___ Data extracts ___
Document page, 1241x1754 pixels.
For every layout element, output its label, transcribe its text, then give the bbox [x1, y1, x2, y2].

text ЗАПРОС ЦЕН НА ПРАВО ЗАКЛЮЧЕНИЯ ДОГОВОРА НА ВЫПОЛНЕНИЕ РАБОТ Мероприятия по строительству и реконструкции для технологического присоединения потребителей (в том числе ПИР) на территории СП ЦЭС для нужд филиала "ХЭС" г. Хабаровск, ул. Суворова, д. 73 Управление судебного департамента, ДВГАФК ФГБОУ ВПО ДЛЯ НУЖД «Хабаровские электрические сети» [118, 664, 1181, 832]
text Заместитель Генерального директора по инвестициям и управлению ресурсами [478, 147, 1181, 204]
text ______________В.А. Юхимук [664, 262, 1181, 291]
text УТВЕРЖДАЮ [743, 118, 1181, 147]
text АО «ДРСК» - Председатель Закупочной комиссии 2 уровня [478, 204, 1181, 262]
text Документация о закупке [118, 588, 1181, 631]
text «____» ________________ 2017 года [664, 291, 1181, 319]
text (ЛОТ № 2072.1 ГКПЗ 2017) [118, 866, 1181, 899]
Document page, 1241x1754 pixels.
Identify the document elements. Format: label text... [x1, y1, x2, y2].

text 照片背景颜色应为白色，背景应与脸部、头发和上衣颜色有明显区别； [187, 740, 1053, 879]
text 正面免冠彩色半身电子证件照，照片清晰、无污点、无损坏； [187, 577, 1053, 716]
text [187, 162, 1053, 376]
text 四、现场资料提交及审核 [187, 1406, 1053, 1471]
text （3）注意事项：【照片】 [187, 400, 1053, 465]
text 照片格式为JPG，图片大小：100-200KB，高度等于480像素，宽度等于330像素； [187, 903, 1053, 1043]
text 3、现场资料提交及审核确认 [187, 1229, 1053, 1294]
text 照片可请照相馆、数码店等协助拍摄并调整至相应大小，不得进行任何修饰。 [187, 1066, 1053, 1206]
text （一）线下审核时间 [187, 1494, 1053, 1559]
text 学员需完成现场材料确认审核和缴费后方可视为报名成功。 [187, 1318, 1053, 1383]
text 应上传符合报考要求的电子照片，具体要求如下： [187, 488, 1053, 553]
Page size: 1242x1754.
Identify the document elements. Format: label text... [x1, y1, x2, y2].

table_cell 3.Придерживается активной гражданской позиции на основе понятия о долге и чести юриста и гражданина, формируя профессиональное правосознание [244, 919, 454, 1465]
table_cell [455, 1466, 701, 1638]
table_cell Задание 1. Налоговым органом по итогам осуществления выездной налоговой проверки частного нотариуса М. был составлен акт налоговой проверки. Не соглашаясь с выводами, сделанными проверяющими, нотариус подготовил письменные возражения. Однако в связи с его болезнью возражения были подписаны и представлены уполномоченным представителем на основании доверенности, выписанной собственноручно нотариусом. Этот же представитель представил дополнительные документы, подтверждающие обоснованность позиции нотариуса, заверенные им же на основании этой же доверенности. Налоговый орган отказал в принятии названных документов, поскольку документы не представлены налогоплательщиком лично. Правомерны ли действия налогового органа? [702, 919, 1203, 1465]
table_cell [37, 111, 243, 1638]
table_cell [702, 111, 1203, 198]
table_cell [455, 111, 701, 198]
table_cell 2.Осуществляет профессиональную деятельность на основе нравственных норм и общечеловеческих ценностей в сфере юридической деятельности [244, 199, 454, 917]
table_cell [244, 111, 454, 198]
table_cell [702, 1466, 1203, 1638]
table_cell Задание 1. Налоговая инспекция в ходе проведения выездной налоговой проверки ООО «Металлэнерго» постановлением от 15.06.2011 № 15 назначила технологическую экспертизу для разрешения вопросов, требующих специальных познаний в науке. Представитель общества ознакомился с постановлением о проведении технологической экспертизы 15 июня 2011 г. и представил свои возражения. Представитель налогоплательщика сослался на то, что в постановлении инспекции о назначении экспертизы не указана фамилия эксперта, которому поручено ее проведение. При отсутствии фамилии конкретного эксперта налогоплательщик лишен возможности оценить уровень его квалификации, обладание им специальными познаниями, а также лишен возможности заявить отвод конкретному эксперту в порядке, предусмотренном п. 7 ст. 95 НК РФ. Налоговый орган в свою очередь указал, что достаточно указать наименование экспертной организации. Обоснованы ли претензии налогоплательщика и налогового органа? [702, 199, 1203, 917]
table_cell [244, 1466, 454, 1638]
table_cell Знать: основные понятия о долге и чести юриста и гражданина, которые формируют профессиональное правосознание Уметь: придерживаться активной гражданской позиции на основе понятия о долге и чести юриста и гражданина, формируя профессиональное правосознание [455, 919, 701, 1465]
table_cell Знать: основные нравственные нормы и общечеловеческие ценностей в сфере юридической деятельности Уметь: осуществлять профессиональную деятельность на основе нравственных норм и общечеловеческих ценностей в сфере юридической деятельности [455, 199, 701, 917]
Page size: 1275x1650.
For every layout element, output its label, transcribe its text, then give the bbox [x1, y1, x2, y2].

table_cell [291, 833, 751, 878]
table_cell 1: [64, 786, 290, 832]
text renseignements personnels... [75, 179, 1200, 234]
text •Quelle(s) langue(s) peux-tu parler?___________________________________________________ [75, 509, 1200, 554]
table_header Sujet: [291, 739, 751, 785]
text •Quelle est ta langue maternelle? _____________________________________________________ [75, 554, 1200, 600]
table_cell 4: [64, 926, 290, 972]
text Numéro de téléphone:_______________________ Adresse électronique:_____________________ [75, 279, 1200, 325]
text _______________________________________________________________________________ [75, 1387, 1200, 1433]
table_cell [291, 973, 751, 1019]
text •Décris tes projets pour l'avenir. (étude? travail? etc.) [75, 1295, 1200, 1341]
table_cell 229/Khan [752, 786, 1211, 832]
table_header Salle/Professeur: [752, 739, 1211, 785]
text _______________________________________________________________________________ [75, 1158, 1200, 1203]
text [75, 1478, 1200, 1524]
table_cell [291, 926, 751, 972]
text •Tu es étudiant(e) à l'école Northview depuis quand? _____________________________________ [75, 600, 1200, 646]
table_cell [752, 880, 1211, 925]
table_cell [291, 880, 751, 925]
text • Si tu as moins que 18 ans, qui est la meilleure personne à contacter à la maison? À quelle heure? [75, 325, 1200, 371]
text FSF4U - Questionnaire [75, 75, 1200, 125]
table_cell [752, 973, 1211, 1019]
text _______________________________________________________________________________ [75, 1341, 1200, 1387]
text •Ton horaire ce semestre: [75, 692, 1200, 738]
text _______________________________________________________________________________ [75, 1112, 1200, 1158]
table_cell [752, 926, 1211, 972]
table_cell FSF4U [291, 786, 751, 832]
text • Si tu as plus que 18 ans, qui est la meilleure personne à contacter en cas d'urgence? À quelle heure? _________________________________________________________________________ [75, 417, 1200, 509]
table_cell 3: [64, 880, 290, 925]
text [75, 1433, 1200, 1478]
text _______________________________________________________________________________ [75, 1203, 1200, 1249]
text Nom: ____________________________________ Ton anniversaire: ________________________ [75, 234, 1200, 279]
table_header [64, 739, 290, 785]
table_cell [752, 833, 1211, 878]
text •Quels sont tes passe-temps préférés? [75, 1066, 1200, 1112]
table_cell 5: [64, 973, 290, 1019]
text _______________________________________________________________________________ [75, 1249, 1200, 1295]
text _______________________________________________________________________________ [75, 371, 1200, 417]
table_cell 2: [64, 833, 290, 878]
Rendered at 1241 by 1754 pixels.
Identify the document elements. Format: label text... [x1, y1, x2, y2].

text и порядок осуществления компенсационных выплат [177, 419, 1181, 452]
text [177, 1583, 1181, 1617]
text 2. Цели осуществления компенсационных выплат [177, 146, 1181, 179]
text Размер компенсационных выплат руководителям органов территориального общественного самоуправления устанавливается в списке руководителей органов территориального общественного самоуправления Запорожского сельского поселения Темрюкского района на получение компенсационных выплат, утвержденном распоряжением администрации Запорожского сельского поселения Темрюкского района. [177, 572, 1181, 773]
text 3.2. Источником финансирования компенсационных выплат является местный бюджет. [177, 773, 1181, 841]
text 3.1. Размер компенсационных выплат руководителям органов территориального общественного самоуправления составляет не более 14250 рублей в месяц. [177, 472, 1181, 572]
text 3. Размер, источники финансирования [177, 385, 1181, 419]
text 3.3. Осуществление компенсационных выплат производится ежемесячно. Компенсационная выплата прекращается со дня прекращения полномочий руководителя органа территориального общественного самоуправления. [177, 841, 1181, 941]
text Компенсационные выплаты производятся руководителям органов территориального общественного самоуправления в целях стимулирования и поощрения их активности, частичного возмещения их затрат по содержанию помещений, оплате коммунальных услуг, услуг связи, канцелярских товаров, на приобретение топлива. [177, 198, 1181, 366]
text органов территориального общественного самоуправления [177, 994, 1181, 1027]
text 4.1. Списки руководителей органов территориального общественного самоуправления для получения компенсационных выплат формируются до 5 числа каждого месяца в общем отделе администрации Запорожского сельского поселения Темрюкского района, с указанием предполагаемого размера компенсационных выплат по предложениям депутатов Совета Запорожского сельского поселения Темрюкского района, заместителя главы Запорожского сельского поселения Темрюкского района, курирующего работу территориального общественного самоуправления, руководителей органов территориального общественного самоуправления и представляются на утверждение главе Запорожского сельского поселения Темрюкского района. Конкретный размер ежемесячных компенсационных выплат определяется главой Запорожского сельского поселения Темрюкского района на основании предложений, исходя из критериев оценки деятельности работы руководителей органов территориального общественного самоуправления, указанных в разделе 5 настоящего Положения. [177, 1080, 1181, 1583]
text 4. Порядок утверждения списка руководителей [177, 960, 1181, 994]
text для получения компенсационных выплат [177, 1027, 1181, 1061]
___
* **Exercise requirements**
Identify each line in the entries with the word "size" and copy it.

* **Answer to the problem**
Page size: 1242x1754.
Page size: 1275x1650.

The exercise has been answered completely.